Segment Start: Source information

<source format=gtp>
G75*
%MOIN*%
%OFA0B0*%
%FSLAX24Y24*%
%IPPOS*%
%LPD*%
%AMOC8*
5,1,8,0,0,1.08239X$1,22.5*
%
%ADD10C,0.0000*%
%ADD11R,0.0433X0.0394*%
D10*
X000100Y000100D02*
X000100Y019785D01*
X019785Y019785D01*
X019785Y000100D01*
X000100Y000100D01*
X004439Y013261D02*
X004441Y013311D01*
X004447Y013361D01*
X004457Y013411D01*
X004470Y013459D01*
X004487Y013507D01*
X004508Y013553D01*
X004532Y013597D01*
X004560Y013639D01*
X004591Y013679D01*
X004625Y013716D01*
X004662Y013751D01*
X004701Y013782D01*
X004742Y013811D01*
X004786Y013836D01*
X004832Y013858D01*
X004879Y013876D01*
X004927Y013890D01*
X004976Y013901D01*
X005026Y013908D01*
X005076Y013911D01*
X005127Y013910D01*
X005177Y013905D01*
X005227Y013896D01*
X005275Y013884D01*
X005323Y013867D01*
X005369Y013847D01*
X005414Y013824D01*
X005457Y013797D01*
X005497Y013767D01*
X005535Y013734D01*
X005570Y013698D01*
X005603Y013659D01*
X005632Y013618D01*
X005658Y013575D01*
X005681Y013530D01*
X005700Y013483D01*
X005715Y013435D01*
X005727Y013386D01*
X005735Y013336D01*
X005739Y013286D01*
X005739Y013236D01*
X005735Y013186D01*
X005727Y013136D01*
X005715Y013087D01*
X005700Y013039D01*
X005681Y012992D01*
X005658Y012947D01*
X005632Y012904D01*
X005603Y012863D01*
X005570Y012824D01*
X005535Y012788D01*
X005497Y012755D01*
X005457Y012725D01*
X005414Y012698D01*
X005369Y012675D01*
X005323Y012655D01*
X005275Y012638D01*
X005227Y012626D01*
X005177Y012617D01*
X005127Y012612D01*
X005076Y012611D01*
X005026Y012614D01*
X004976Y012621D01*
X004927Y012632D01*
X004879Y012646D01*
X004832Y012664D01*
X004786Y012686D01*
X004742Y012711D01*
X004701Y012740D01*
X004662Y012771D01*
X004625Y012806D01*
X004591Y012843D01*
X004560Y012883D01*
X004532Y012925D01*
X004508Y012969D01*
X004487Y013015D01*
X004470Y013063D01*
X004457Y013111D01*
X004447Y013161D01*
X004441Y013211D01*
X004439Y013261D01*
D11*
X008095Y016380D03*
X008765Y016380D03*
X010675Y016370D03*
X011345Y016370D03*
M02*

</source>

Segment End: Source information
Segment Start: Source information

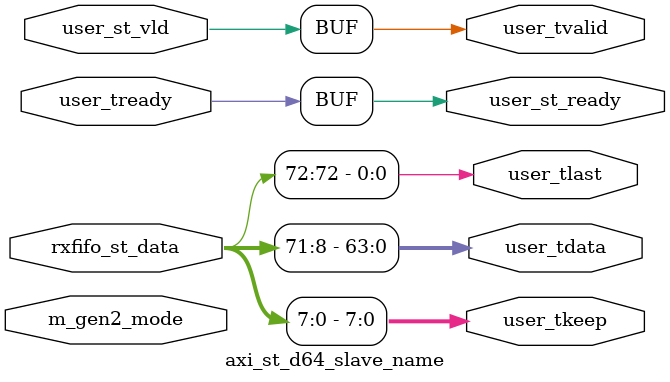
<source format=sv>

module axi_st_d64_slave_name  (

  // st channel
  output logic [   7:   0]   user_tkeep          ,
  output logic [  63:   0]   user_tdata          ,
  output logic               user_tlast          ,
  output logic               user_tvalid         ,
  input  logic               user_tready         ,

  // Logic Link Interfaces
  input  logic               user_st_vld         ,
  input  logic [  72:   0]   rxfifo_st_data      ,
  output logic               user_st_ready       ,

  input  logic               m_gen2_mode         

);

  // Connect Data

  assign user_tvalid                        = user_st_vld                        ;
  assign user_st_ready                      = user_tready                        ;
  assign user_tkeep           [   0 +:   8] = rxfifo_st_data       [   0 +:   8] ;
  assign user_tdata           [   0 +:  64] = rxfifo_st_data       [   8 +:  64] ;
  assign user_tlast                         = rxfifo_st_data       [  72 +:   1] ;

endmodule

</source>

Segment End: Source information
Segment Start: Source information

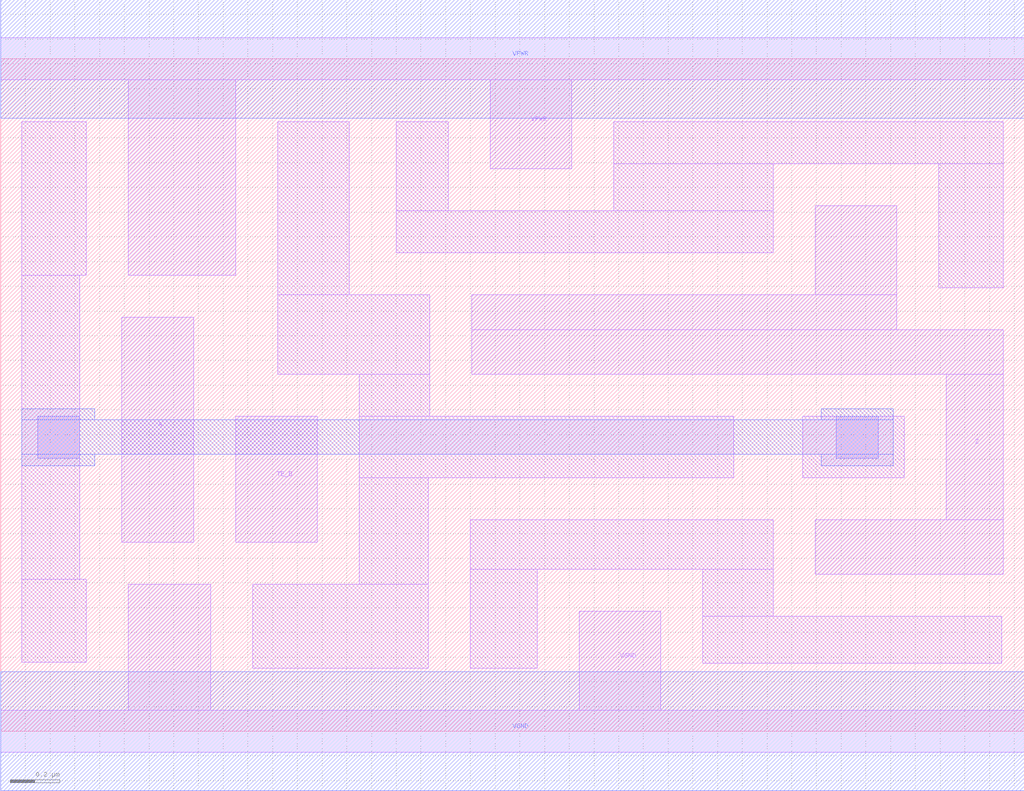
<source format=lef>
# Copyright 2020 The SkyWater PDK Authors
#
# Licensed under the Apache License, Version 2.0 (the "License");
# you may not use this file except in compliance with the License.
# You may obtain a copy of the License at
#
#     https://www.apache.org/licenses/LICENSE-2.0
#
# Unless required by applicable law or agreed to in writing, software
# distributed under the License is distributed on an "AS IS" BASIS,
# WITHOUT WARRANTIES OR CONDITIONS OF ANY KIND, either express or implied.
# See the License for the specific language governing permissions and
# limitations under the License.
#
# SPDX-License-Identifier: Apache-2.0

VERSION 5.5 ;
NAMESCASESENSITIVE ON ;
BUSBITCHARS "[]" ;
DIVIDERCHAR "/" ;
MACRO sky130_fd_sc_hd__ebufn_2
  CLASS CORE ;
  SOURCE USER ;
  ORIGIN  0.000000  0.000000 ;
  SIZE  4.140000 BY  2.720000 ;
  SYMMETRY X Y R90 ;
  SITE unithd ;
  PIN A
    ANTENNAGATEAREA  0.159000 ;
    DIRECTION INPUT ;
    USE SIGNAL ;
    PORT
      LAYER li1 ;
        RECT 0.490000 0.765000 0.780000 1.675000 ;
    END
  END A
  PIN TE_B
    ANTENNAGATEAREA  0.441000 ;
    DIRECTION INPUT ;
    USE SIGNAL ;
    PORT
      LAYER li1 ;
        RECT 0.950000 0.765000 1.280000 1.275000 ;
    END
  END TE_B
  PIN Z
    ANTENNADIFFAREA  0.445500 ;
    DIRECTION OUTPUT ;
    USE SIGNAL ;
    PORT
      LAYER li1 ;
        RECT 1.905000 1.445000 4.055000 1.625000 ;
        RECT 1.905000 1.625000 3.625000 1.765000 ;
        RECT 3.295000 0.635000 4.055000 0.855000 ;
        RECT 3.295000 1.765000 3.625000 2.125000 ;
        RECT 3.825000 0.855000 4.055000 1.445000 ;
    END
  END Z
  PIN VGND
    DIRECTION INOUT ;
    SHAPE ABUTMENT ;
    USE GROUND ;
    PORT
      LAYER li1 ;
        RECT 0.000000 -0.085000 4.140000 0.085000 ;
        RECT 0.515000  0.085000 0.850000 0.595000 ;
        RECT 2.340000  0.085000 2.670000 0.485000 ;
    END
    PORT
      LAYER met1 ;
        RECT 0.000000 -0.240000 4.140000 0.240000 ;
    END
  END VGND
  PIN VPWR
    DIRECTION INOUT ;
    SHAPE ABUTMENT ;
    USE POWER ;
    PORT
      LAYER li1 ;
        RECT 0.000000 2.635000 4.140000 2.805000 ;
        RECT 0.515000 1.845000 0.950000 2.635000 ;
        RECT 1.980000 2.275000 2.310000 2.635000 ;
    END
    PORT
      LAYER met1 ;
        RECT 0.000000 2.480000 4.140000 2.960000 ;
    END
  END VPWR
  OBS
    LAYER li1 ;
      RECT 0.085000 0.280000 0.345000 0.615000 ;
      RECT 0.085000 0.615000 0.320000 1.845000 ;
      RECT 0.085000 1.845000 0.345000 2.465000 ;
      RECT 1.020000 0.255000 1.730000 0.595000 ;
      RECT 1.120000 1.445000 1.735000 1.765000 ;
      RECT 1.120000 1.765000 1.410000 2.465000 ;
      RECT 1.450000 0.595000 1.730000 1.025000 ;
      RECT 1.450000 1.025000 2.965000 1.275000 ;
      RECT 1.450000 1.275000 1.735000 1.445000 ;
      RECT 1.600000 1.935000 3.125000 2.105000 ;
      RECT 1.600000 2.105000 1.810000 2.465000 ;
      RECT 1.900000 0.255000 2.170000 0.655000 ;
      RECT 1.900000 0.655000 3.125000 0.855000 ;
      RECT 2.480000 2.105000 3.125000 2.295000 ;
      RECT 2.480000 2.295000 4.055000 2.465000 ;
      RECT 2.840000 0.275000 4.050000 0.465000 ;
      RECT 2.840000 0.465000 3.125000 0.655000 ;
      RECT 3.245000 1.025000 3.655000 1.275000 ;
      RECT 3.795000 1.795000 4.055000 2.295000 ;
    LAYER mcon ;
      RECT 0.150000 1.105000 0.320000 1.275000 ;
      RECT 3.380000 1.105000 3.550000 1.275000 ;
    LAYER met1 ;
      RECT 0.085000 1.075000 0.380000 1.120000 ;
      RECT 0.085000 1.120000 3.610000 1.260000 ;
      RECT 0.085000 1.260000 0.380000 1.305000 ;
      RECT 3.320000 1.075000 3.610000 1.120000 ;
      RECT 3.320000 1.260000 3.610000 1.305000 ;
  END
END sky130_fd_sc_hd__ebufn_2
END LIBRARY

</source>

Segment End: Source information

Task to carry out:
From the entries above, give again exactly the lines running from the line with "<source format=gtp>" to the line with "X004487Y013507D01*"; include both of those lines.

Solution to this task:
<source format=gtp>
G75*
%MOIN*%
%OFA0B0*%
%FSLAX24Y24*%
%IPPOS*%
%LPD*%
%AMOC8*
5,1,8,0,0,1.08239X$1,22.5*
%
%ADD10C,0.0000*%
%ADD11R,0.0433X0.0394*%
D10*
X000100Y000100D02*
X000100Y019785D01*
X019785Y019785D01*
X019785Y000100D01*
X000100Y000100D01*
X004439Y013261D02*
X004441Y013311D01*
X004447Y013361D01*
X004457Y013411D01*
X004470Y013459D01*
X004487Y013507D01*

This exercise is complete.